**Your goal:**
A faithful transcription of all the entries below is needed, without the pictures.

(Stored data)
- Opening Delimiter -

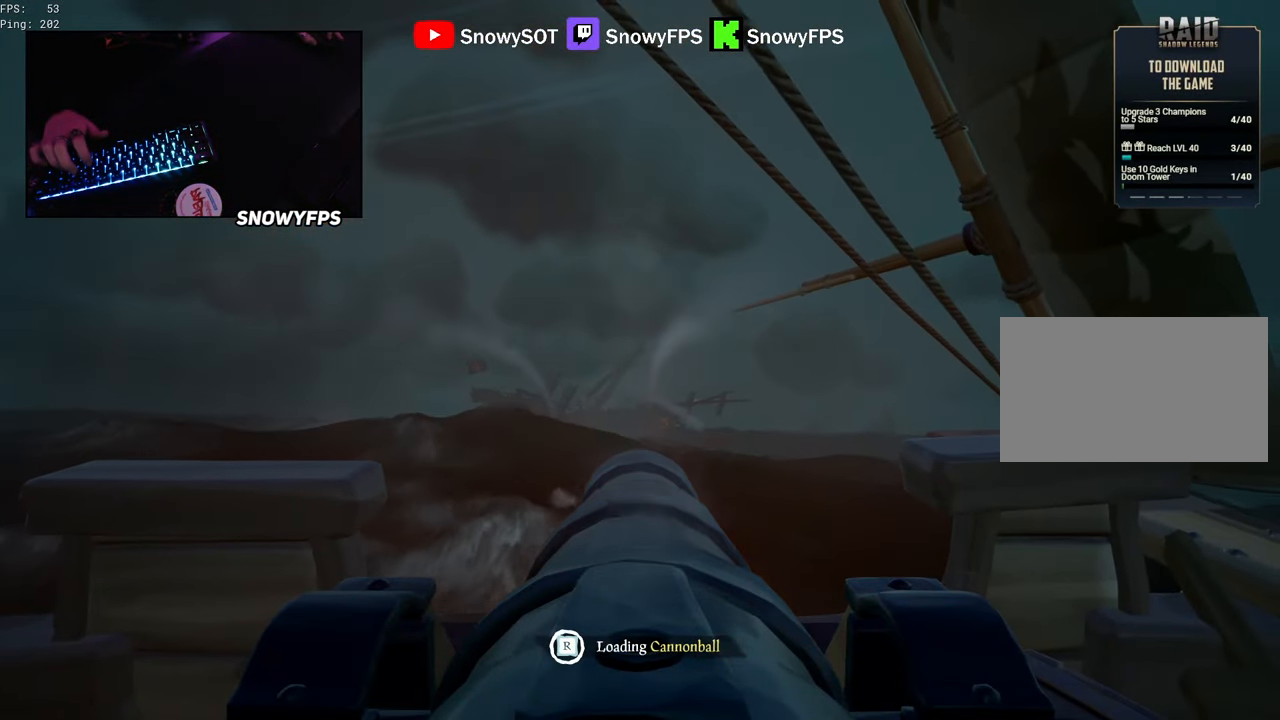
{"keys": [], "mouse": [], "mouse_move": "still", "events": [[84, "mouse_left", "up"], [367, "w", "down"], [500, "w", "up"]]}
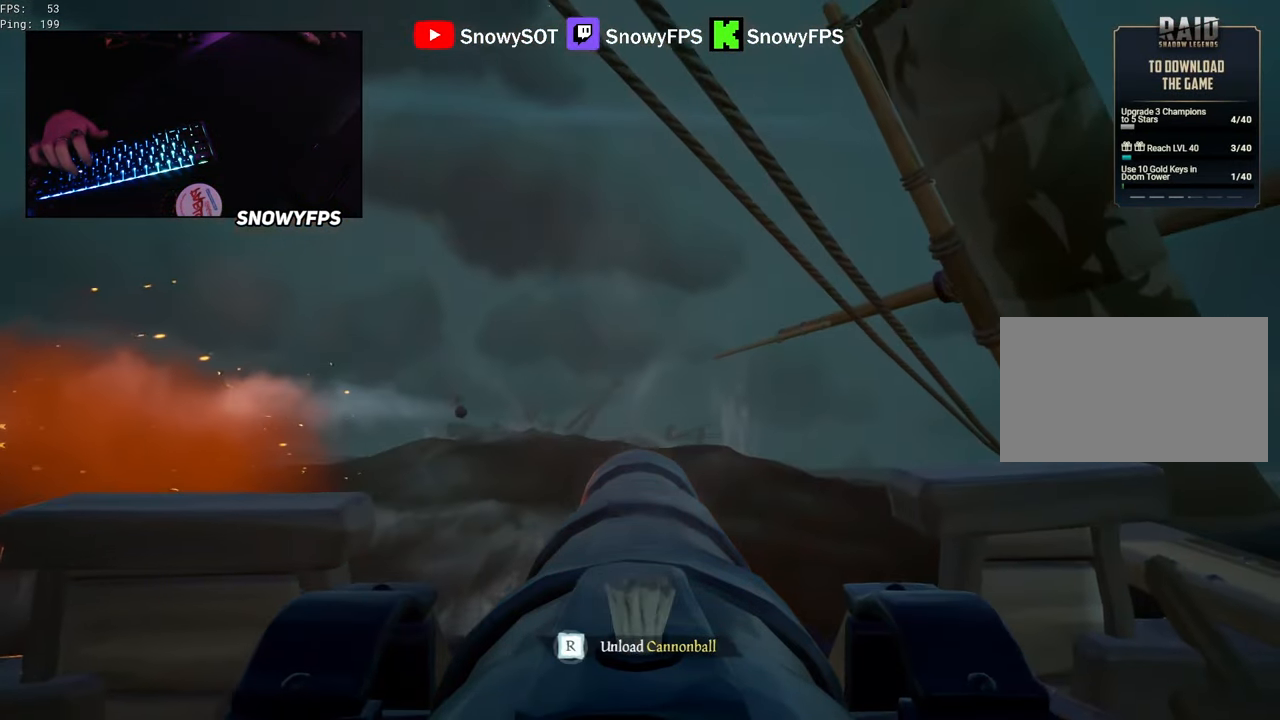
{"keys": [], "mouse": [], "mouse_move": "still", "events": [[100, "mouse_left", "down"], [184, "mouse_left", "up"], [367, "r", "down"], [417, "r", "up"]]}
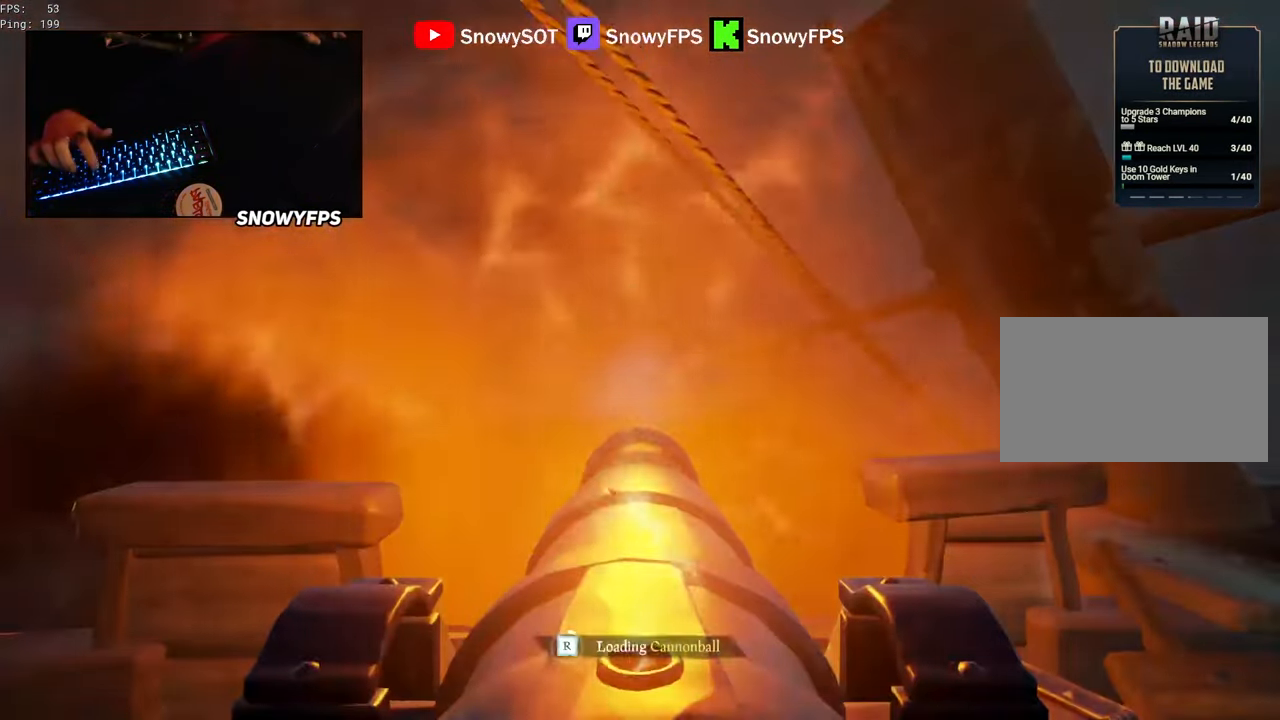
{"keys": [], "mouse": ["left"], "mouse_move": "still", "events": [[67, "a", "down"], [67, "s", "down"], [167, "s", "up"], [200, "a", "up"], [200, "mouse_left", "down"], [350, "mouse_left", "up"], [384, "mouse_left", "down"]]}
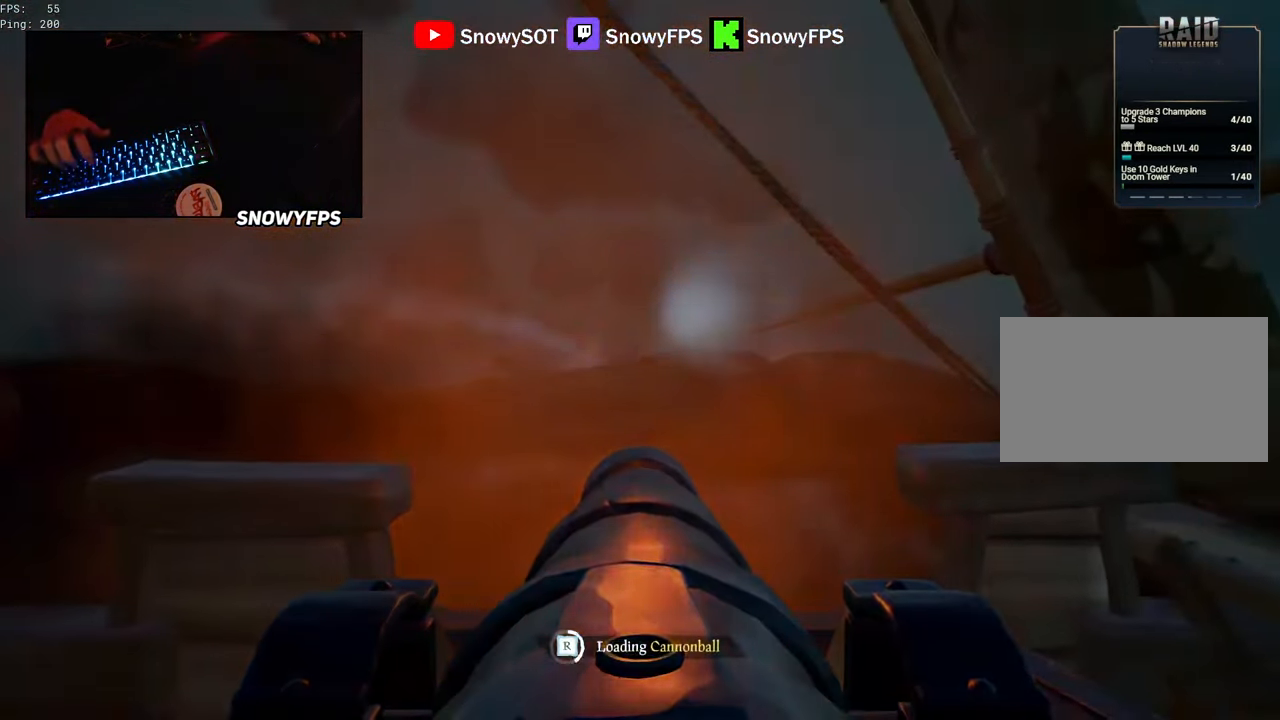
{"keys": ["a"], "mouse": ["left"], "mouse_move": "still", "events": [[34, "mouse_left", "up"], [133, "mouse_left", "down"], [133, "w", "down"], [183, "w", "up"], [216, "mouse_left", "up"], [316, "mouse_left", "down"], [400, "a", "down"], [400, "mouse_left", "up"], [500, "mouse_left", "down"]]}
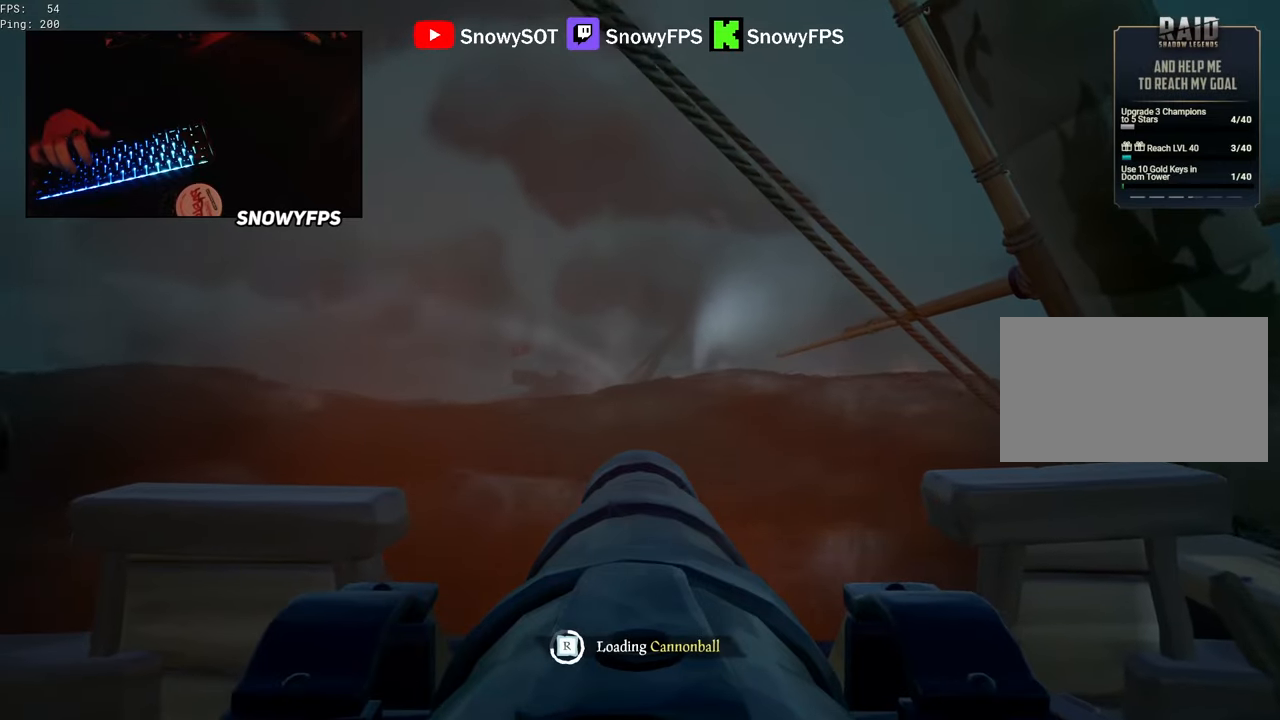
{"keys": [], "mouse": ["left"], "mouse_move": "still", "events": [[50, "a", "up"], [100, "mouse_left", "up"], [200, "mouse_left", "down"], [333, "mouse_left", "up"], [383, "mouse_left", "down"]]}
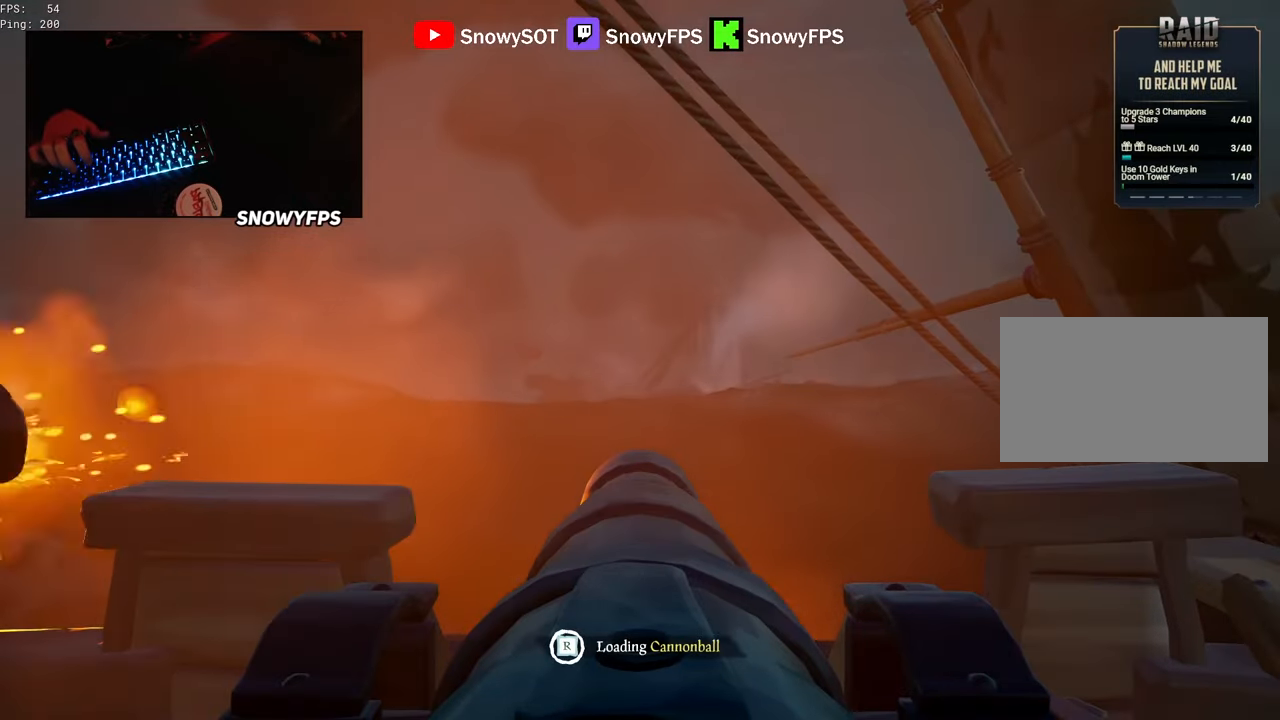
{"keys": [], "mouse": [], "mouse_move": "still", "events": [[16, "mouse_left", "up"], [383, "w", "down"], [433, "w", "up"]]}
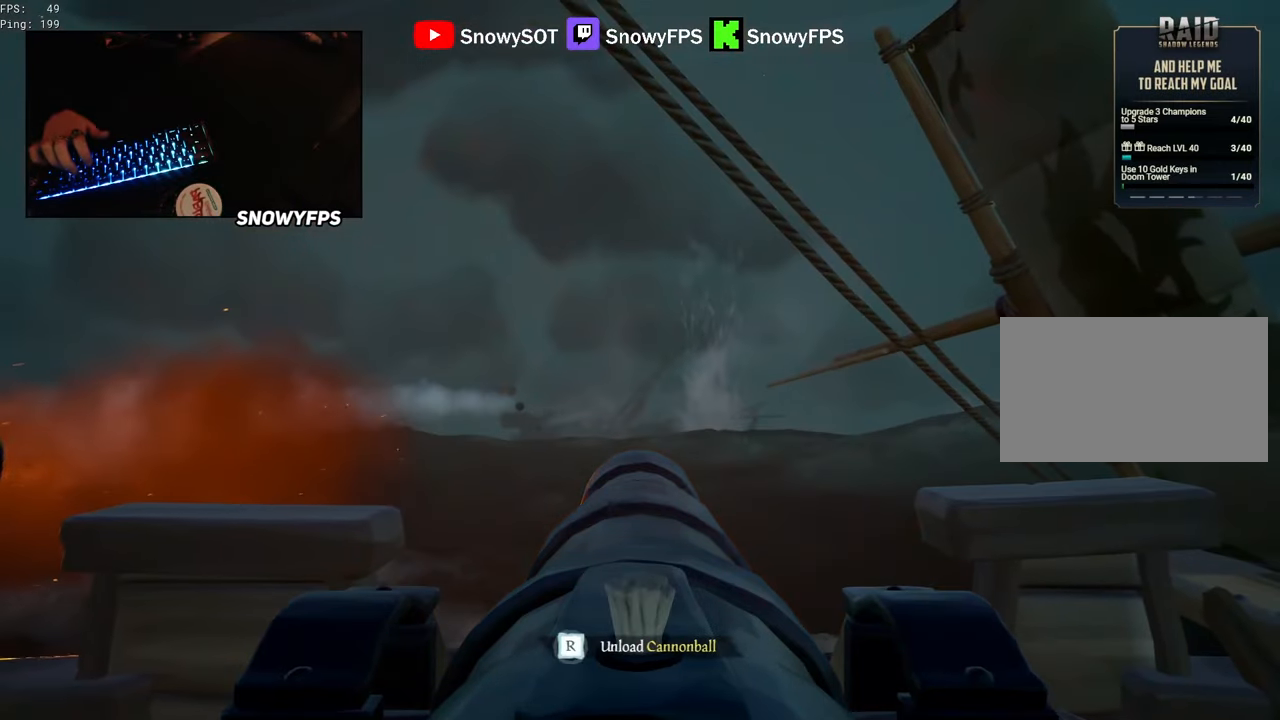
{"keys": ["a", "s"], "mouse": [], "mouse_move": "still", "events": [[83, "mouse_left", "down"], [216, "mouse_left", "up"], [266, "r", "down"], [366, "r", "up"], [450, "a", "down"], [450, "s", "down"]]}
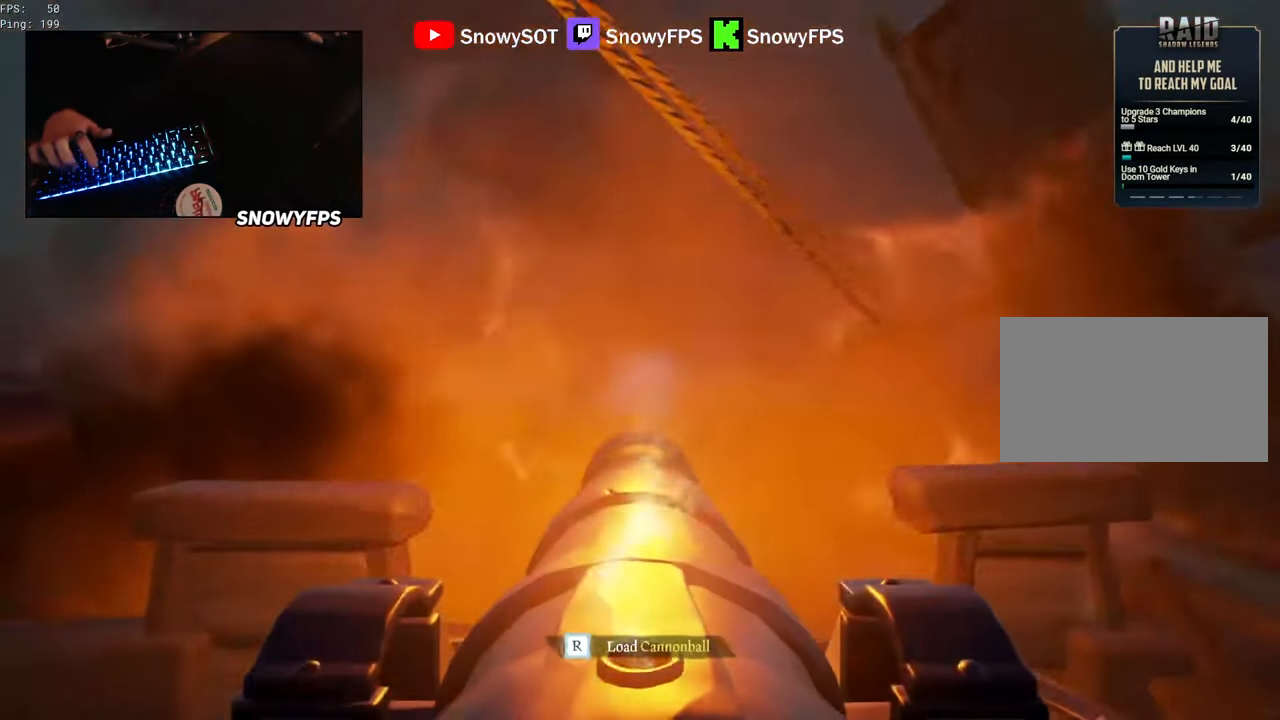
{"keys": ["r"], "mouse": ["left"], "mouse_move": "still", "events": [[100, "a", "up"], [100, "s", "up"], [233, "mouse_left", "down"], [333, "mouse_left", "up"], [416, "mouse_left", "down"], [466, "r", "down"]]}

- Closing Delimiter -

**Answer area:**
{"keys": [], "mouse": [], "mouse_move": "still", "events": [[84, "mouse_left", "up"], [367, "w", "down"], [500, "w", "up"]]}
{"keys": [], "mouse": [], "mouse_move": "still", "events": [[100, "mouse_left", "down"], [184, "mouse_left", "up"], [367, "r", "down"], [417, "r", "up"]]}
{"keys": [], "mouse": ["left"], "mouse_move": "still", "events": [[67, "a", "down"], [67, "s", "down"], [167, "s", "up"], [200, "a", "up"], [200, "mouse_left", "down"], [350, "mouse_left", "up"], [384, "mouse_left", "down"]]}
{"keys": ["a"], "mouse": ["left"], "mouse_move": "still", "events": [[34, "mouse_left", "up"], [133, "mouse_left", "down"], [133, "w", "down"], [183, "w", "up"], [216, "mouse_left", "up"], [316, "mouse_left", "down"], [400, "a", "down"], [400, "mouse_left", "up"], [500, "mouse_left", "down"]]}
{"keys": [], "mouse": ["left"], "mouse_move": "still", "events": [[50, "a", "up"], [100, "mouse_left", "up"], [200, "mouse_left", "down"], [333, "mouse_left", "up"], [383, "mouse_left", "down"]]}
{"keys": [], "mouse": [], "mouse_move": "still", "events": [[16, "mouse_left", "up"], [383, "w", "down"], [433, "w", "up"]]}
{"keys": ["a", "s"], "mouse": [], "mouse_move": "still", "events": [[83, "mouse_left", "down"], [216, "mouse_left", "up"], [266, "r", "down"], [366, "r", "up"], [450, "a", "down"], [450, "s", "down"]]}
{"keys": ["r"], "mouse": ["left"], "mouse_move": "still", "events": [[100, "a", "up"], [100, "s", "up"], [233, "mouse_left", "down"], [333, "mouse_left", "up"], [416, "mouse_left", "down"], [466, "r", "down"]]}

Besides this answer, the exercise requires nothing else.